→ **Task prompt**
Report every line in the records below that holds the word "ring".

Records excerpted from a collection

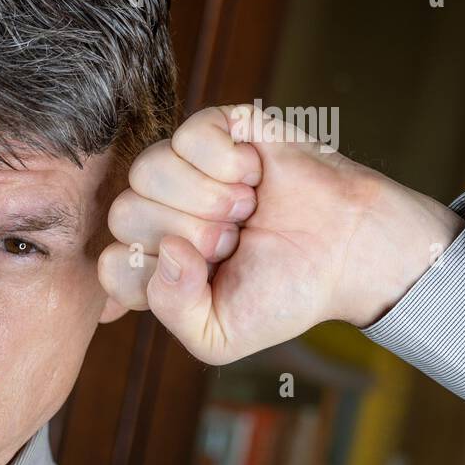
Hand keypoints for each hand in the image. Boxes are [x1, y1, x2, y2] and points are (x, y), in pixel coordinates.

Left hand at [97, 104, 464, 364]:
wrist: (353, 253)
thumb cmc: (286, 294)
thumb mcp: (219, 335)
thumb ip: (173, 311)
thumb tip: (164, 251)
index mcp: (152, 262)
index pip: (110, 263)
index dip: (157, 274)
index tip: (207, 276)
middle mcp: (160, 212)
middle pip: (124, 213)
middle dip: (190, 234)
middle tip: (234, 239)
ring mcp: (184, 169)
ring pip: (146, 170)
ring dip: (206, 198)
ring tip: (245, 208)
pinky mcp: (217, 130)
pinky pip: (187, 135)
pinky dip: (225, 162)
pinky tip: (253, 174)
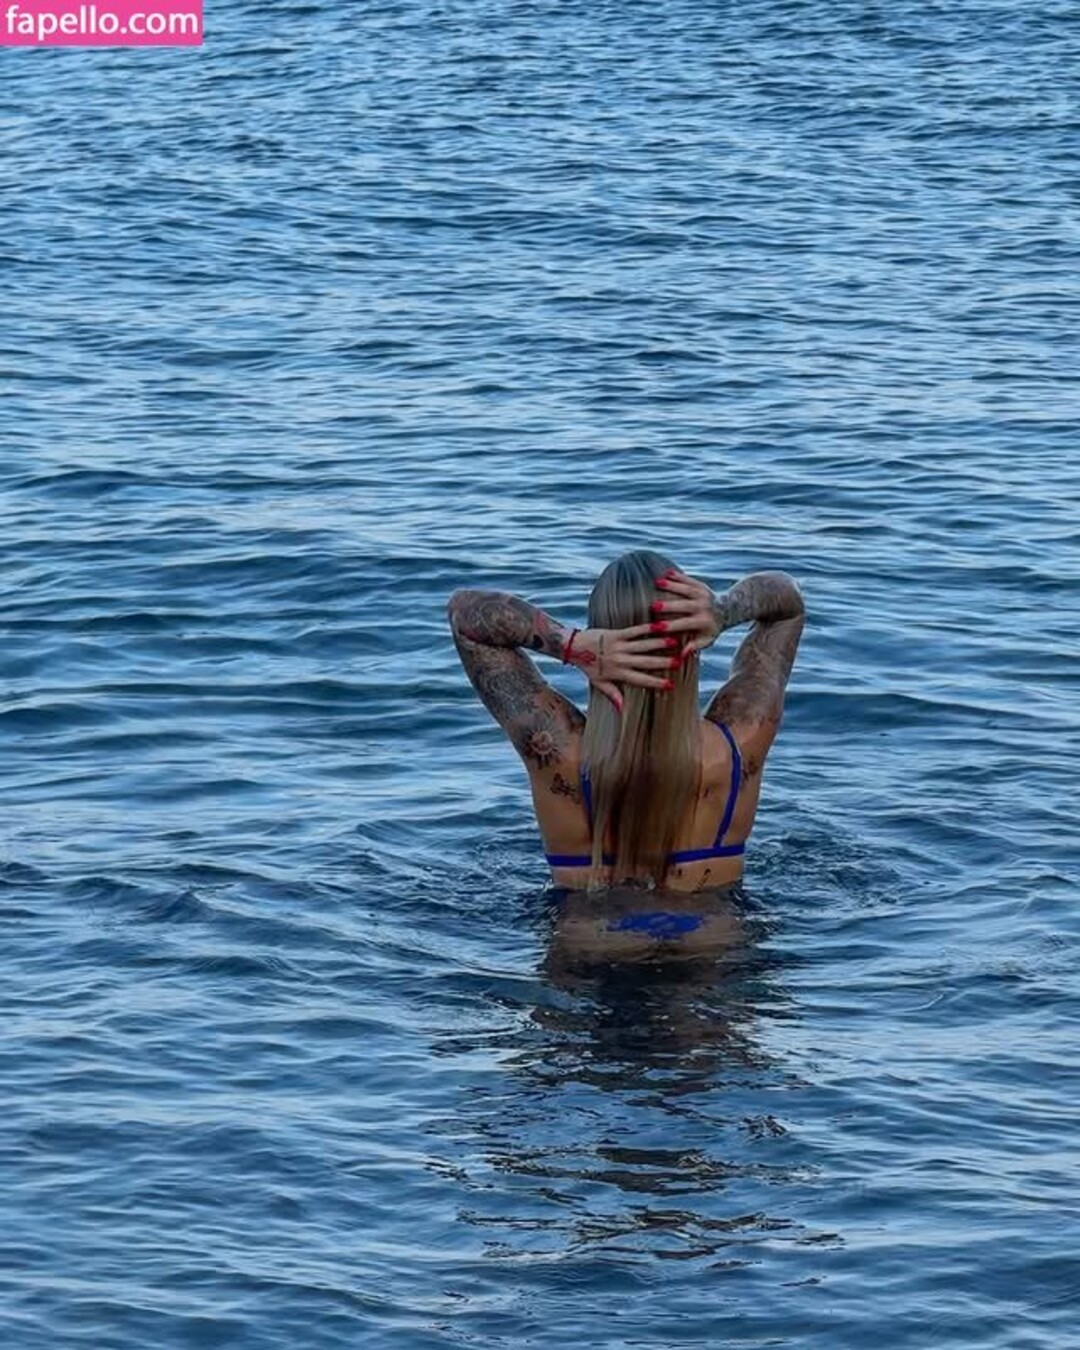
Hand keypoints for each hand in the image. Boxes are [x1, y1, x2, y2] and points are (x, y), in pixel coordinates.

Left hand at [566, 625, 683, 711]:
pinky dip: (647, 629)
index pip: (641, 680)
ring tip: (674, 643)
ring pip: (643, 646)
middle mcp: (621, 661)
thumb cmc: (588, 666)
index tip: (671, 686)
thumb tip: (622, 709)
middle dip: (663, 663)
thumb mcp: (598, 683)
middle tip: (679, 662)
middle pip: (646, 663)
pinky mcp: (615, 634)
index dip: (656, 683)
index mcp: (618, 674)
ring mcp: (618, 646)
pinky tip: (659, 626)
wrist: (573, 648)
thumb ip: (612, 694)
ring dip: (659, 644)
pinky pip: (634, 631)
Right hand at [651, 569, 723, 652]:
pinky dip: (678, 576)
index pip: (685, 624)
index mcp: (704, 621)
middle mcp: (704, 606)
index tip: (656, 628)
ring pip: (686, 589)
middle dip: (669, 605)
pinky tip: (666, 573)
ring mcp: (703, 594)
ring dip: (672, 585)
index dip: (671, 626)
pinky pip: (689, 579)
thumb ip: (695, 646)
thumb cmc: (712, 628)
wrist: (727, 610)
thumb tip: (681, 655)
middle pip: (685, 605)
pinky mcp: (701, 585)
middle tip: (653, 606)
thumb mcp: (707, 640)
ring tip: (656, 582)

→ **Expected output**
ring mcp: (184, 169)
ring pip: (146, 170)
ring dip: (206, 198)
ring tip: (245, 208)
ring tip: (674, 643)
ring pip: (643, 646)
ring mcp: (618, 646)
ring dip: (659, 644)
ring pip: (686, 589)
ring mcp: (703, 594)
ring dip: (672, 585)
ring tip: (656, 582)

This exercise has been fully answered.